What are the Symptoms of Drop Foot?

People who have a drop foot may drag their toes when they walk. They may also raise their thighs when walking as though climbing stairs in an attempt to simulate a usual gait. In some cases, you might experience numbness on your feet and toes.

Other symptoms of drop foot include:

  • Inability to hold footwear
  • Circumduction gait
  • High steppage gait
  • Limp foot
  • Tripping and falls
  • Loss of balance
  • Decrease in muscle mass (due to conditions such as multiple sclerosis)

Although the symptoms can be permanent, most drop foot cases resolve in two to six months.

What are the Treatment Options?

Drop foot is usually diagnosed through a physical exam.

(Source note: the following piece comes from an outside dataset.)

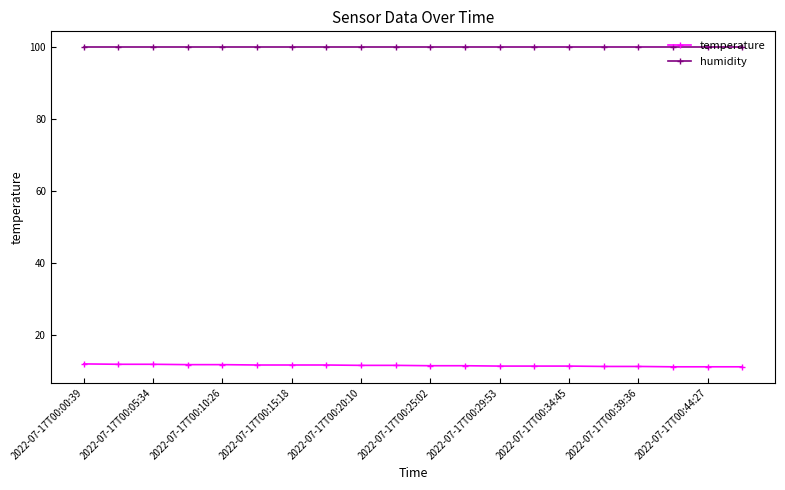

What is the value of the temperature point at the 4th from the left?

11.9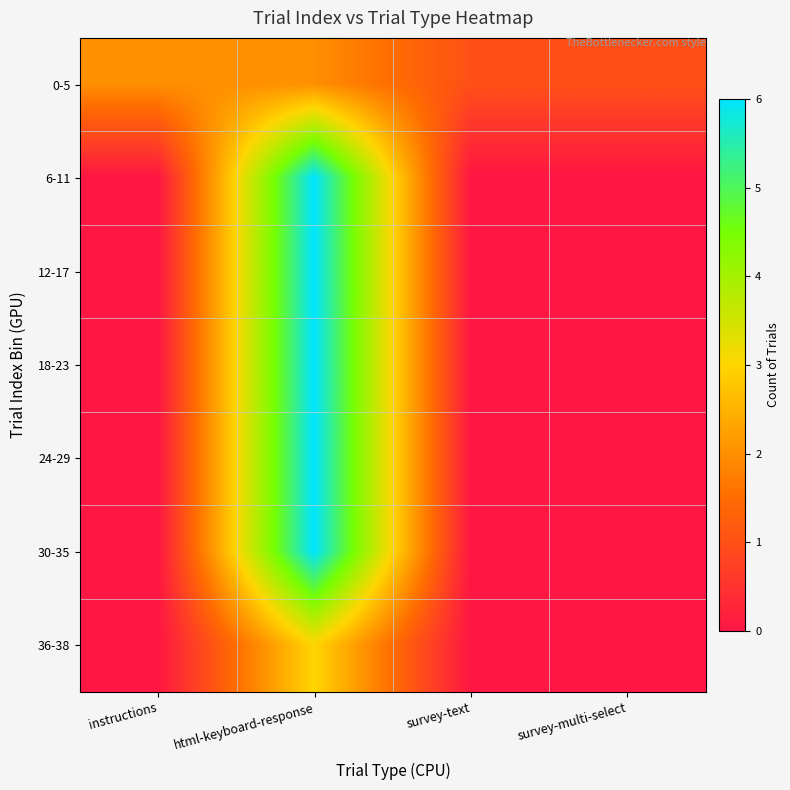

How many series are shown in this chart?

7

Your doctor will observe you as you walk and check for signs of weaknesses, which could point to a problem with your nerves or muscles. They may also run imaging tests such as X-rays, CT scans, MRI, or ultrasound to pinpoint these problems.

Once your doctor identifies the underlying cause of your drop foot, they may recommend a non-surgical or surgical procedure.

Non-Surgical Treatment

For non-severe cases, your doctor will often opt for non-surgical treatment. Non-surgical treatments for drop foot include:

Surgical Procedure

Depending on the cause, surgery may be effective.

If your drop foot is severe and/or long-standing, your doctor might suggest surgery that fuses foot or ankle bones or a surgical procedure to fix the affected muscles and tendons. However, surgery should be the last resort for muscle injuries.